(PROBLEM DETAILS): Using the records below, give again exactly the lines from the line that contains "If you run into" through the line that contains "- [new API]", both ends included, and only those.

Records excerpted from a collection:
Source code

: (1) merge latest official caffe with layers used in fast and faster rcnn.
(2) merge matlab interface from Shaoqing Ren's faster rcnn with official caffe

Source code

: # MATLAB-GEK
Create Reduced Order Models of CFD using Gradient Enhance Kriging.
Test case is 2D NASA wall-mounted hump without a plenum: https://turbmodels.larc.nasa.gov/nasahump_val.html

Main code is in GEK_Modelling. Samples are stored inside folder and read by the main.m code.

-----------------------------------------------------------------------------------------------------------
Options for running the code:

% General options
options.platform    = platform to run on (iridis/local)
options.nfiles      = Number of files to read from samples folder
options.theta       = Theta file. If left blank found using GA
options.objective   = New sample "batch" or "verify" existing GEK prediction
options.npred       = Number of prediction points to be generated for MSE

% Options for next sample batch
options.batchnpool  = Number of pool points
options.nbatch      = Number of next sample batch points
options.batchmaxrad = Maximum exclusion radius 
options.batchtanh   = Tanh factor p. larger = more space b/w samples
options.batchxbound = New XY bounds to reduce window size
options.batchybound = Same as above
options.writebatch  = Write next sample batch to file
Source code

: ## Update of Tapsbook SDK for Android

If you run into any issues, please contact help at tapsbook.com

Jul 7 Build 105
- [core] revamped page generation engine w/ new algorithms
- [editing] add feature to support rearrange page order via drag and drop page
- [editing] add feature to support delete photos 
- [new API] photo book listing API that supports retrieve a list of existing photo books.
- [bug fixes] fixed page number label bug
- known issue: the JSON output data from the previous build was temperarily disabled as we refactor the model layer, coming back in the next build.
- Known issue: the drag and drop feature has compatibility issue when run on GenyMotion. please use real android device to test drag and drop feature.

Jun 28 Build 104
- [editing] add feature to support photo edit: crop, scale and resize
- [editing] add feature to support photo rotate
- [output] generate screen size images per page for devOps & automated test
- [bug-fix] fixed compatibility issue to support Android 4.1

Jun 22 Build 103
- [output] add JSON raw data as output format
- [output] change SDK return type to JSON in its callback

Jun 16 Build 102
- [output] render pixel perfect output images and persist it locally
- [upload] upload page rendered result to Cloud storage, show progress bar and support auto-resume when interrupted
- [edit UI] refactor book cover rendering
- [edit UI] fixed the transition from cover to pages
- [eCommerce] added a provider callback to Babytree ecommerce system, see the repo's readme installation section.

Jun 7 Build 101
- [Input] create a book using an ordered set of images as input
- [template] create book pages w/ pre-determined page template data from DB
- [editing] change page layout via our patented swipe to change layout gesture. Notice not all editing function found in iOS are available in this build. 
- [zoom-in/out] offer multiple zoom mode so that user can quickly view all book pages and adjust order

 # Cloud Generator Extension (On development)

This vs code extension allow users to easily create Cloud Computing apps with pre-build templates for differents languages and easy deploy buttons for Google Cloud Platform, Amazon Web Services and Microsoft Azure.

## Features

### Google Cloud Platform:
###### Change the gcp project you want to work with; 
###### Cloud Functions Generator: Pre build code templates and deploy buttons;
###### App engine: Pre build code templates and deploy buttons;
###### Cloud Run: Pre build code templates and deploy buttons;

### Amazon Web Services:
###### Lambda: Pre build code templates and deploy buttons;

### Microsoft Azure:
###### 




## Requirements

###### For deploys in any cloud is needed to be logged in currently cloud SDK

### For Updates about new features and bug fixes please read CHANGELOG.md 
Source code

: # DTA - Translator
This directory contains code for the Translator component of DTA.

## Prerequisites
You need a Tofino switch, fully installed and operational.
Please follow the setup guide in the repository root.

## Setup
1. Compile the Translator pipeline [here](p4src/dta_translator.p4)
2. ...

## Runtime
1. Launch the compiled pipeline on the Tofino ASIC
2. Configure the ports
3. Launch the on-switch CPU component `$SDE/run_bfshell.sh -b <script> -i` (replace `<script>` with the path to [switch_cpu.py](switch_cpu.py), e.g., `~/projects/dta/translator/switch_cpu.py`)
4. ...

(PROBLEM SOLUTION):
If you run into any issues, please contact help at tapsbook.com

Jul 7 Build 105
- [core] revamped page generation engine w/ new algorithms
- [editing] add feature to support rearrange page order via drag and drop page
- [editing] add feature to support delete photos 
- [new API] photo book listing API that supports retrieve a list of existing photo books.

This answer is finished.